Problems cold starting, have to try several times. Have to run it with the choke at about 75%. Cuts out when driving slow/stopping. Runs pretty good when giving it a good bit of throttle/going fast. 
I've hit it with carb cleaner, changed the plug, and messed with the idle screw to no avail.
A new carb is $35. Instead of piddling around or taking it in for service, I reckon it would be just as easy and cost effective to just slap a new carb on for $35.
What say you, GON?


----------



## Crakajak (Oct 3, 2018)

Sounds like the Ethanol bandit.Could also be trash in the fuel tank or carb.Does it have a idle adjustment like the 400 Prairies on the side of motor?


----------



## NE GA Pappy (Oct 3, 2018)

I wouldn't have to ask anyone, or think twice about it... clean the tank out real well while you are at it.


----------



## flatheadpatrol (Oct 3, 2018)

Crakajak said:


> Sounds like the Ethanol bandit.Could also be trash in the fuel tank or carb.Does it have a idle adjustment like the 400 Prairies on the side of motor?

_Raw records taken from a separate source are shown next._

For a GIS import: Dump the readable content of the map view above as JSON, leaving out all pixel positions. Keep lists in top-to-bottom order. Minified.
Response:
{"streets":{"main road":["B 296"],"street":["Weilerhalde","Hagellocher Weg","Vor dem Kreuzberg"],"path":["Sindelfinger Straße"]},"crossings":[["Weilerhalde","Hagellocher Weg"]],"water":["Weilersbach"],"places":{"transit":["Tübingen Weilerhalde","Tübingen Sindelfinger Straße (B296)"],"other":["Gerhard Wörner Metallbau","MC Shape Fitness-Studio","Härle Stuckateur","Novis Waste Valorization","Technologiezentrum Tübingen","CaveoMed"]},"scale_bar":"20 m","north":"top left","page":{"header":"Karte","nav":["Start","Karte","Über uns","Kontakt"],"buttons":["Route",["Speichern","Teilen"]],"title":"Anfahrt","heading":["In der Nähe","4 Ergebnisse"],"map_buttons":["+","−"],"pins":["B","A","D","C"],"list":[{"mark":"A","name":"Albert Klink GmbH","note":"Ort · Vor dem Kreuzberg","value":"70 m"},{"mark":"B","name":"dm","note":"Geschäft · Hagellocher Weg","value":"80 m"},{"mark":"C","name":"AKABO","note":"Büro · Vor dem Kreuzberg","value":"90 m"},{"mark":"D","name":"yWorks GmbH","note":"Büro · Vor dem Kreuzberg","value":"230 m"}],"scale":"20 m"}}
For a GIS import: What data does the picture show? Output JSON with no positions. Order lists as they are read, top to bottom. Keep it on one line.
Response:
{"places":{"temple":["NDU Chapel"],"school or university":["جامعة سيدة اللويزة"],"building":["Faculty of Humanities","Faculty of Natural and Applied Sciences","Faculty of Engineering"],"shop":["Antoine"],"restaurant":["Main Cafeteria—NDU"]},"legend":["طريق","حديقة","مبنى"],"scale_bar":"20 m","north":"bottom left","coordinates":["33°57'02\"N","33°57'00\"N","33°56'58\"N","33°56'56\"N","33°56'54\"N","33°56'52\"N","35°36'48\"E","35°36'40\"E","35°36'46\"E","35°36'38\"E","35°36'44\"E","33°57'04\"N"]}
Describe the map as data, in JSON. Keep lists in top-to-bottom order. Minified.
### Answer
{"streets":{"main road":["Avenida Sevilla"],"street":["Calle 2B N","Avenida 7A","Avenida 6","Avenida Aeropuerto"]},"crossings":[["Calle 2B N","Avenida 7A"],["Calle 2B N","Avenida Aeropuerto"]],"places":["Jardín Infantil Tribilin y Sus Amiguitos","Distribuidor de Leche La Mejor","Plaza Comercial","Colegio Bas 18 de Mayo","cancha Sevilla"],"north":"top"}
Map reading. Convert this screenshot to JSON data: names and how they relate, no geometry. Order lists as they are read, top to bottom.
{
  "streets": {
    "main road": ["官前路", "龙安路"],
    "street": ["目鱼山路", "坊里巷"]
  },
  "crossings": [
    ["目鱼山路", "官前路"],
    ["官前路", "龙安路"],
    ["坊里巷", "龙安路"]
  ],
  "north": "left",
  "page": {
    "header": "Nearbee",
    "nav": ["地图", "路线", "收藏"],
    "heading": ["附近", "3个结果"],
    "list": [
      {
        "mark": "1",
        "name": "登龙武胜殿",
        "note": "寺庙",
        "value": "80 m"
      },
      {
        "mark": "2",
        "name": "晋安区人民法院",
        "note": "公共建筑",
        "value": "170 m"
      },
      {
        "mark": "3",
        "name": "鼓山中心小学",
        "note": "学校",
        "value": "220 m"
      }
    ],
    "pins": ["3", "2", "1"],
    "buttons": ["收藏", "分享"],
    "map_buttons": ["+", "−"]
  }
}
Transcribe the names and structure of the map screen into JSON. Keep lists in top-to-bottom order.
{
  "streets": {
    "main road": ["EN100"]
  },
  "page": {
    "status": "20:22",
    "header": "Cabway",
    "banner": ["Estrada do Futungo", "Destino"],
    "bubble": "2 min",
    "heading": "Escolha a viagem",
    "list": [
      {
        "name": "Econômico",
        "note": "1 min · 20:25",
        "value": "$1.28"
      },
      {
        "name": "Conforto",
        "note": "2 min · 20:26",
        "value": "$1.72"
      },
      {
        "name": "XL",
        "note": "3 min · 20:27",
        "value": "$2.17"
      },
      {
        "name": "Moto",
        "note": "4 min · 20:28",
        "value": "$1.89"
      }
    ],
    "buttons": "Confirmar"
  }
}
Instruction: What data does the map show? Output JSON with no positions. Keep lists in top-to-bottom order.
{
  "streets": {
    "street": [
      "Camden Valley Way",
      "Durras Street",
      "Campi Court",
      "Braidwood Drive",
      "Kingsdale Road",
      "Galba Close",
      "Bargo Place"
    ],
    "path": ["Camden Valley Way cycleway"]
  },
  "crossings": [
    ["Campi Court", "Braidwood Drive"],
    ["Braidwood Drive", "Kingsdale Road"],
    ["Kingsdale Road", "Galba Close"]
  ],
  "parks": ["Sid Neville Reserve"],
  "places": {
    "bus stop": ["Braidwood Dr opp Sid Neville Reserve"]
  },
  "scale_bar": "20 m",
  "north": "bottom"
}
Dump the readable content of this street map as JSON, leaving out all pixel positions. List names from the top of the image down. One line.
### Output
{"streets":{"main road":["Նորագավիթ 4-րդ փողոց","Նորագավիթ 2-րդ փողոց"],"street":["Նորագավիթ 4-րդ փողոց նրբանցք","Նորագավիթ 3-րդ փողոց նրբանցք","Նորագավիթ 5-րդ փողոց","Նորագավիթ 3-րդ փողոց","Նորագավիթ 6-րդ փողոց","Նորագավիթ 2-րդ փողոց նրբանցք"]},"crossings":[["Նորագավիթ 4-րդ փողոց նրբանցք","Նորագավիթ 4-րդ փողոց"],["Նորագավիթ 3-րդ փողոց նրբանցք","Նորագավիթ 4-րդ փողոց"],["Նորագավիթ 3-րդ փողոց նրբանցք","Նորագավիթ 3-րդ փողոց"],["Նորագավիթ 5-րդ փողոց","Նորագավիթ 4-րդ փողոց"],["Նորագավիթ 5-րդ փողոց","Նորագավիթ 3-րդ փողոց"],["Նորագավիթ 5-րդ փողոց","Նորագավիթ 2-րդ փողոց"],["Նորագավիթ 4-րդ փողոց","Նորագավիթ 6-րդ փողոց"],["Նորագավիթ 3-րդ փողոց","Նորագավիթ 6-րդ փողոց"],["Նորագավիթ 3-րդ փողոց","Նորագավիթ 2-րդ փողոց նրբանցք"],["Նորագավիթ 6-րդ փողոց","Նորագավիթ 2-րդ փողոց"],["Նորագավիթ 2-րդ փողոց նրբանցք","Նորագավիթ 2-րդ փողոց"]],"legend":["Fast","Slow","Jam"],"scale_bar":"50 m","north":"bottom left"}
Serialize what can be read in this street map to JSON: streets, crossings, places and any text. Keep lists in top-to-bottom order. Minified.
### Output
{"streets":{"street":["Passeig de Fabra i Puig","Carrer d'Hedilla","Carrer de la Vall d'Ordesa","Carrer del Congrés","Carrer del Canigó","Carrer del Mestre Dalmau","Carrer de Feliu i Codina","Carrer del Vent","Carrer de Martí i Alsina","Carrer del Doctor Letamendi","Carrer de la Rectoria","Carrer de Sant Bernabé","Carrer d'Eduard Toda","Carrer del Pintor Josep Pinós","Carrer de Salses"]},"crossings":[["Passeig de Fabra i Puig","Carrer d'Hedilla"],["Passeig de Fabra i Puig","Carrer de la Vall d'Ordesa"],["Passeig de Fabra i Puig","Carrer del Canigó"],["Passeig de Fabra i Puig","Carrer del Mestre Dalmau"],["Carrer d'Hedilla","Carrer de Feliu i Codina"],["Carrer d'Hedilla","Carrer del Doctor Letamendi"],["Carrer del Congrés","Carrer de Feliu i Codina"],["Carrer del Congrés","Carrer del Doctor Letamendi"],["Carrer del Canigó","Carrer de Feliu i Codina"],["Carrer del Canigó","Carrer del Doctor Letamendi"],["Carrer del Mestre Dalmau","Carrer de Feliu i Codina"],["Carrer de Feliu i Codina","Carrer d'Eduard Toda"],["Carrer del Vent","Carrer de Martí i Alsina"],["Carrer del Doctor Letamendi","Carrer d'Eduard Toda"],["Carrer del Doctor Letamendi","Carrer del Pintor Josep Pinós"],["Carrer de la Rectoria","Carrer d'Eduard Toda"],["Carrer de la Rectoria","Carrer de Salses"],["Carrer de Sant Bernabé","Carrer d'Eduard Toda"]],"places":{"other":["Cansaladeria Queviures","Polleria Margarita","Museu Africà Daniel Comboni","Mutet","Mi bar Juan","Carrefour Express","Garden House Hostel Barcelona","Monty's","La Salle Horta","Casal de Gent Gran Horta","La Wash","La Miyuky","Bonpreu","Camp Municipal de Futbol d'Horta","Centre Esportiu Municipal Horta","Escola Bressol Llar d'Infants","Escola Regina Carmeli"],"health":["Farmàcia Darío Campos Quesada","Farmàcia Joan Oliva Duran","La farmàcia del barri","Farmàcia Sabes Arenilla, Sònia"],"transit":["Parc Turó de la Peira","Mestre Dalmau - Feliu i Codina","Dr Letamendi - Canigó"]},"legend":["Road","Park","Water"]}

Yes...I have fiddled with the adjustment.


----------



## NE GA Pappy (Oct 3, 2018)

sounds like the low speed idle circuit is plugged up with something.

You could take it off and try to clean it, but for $35, I ain't wasting my time on it.  Put a new carb on it, and keep ethanol free fuel in it from now on


----------



## flatheadpatrol (Oct 3, 2018)

Thanks for the feedback, fellas! Much obliged.


----------



## 1gr8bldr (Oct 8, 2018)

100% it is the idle jet. You don't need a new carb. Maybe a new jet. You may be able to clean out the jet? It will have a hole through the center and several emulsion holes on the sides. You will likely not have anything this small to clean it out? One bristle from  a wire brush works well. Just don't enlarge the hole. Some carbs don't have to be removed. Not sure about yours. Some you can loosen the clamps, twist slightly and remove the bowl to access the jets


----------